Solana’s price is hovering near $130 after a week of sharp volatility, as traders watch a looming “death cross” that could signal further losses. The cryptocurrency is testing a key support zone between $121 and $123, raising questions about whether the level can hold.
The death cross — when the 50-day moving average falls below the 200-day moving average — is approaching for the first time since early 2023. This pattern is often viewed as a sign of extended downward pressure, prompting caution among investors.
Solana has been trading inside a descending price channel for months, with consistent lower highs reinforcing the broader bearish trend.

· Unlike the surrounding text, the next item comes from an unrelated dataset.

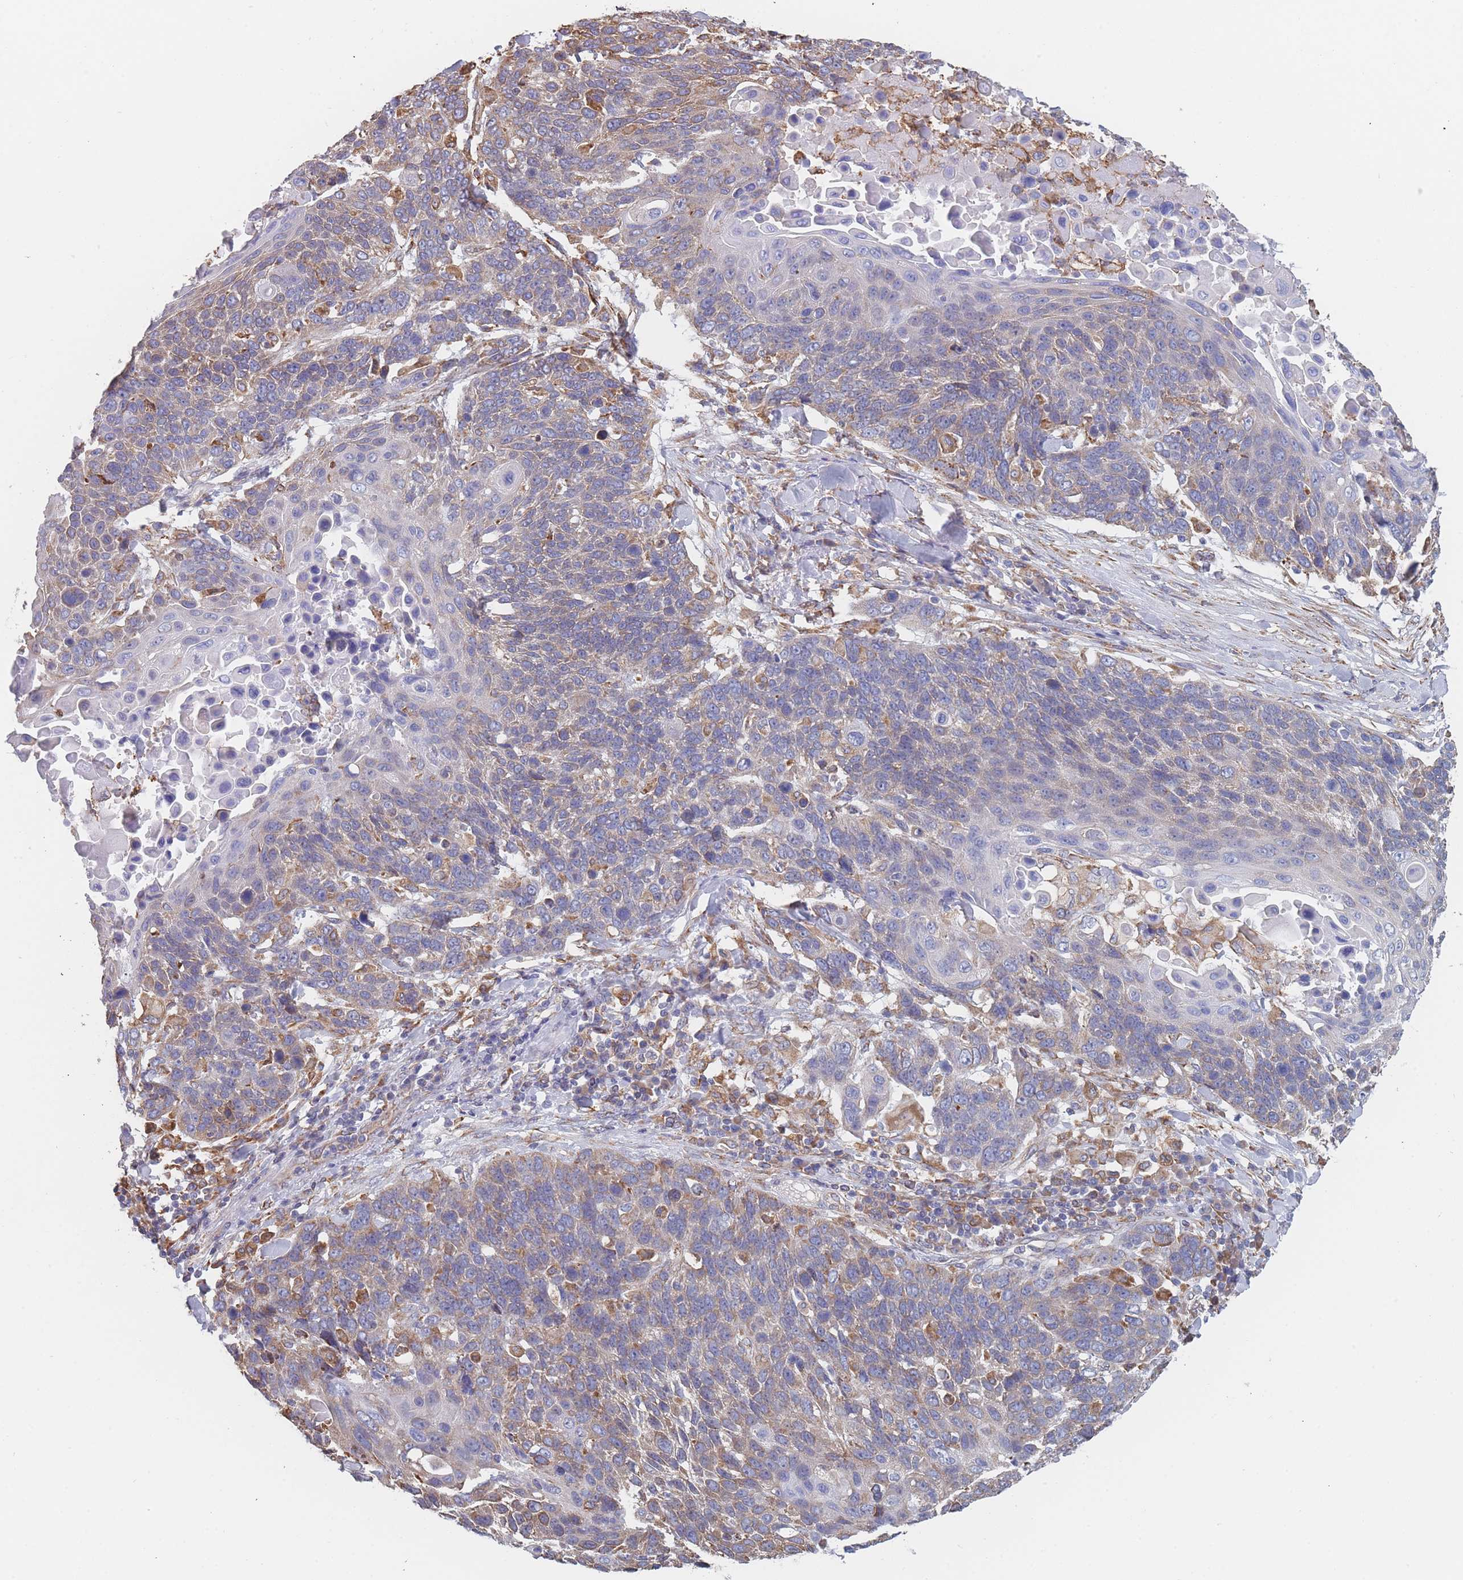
{"staining": {"intensity": "weak", "quantity": "25%-75%", "location": "cytoplasmic/membranous"}, "tissue": "lung cancer", "cell_type": "Tumor cells", "image_type": "cancer", "snomed": [{"axis": "morphology", "description": "Squamous cell carcinoma, NOS"}, {"axis": "topography", "description": "Lung"}], "caption": "IHC of human lung cancer (squamous cell carcinoma) reveals low levels of weak cytoplasmic/membranous staining in approximately 25%-75% of tumor cells.", "gene": "OR7C2", "patient": {"sex": "male", "age": 66}}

Technical indicators show that the market has struggled to break above the middle of this channel, with each recovery attempt losing momentum. If the current support fails, analysts warn the price could fall toward $107 or even $95.
Despite the overall weakness, some buyers continue to defend the lower boundary of the channel. Recent price candles show long lower wicks, suggesting active dip-buying. The Relative Strength Index has also rebounded slightly from oversold levels, hinting at a possible slowdown in selling pressure.
For Solana to show early signs of recovery, analysts say the price would need to close above $144, opening the way toward $146 and the upper channel boundary near $172. A breakout above that level could indicate a broader trend reversal.
However, if the $121 support zone breaks, the upcoming death cross could accelerate downward momentum into early December. Some traders believe that if wider market conditions improve, Solana may eventually shift from a decline into an accumulation phase, creating new opportunities for long-term buyers.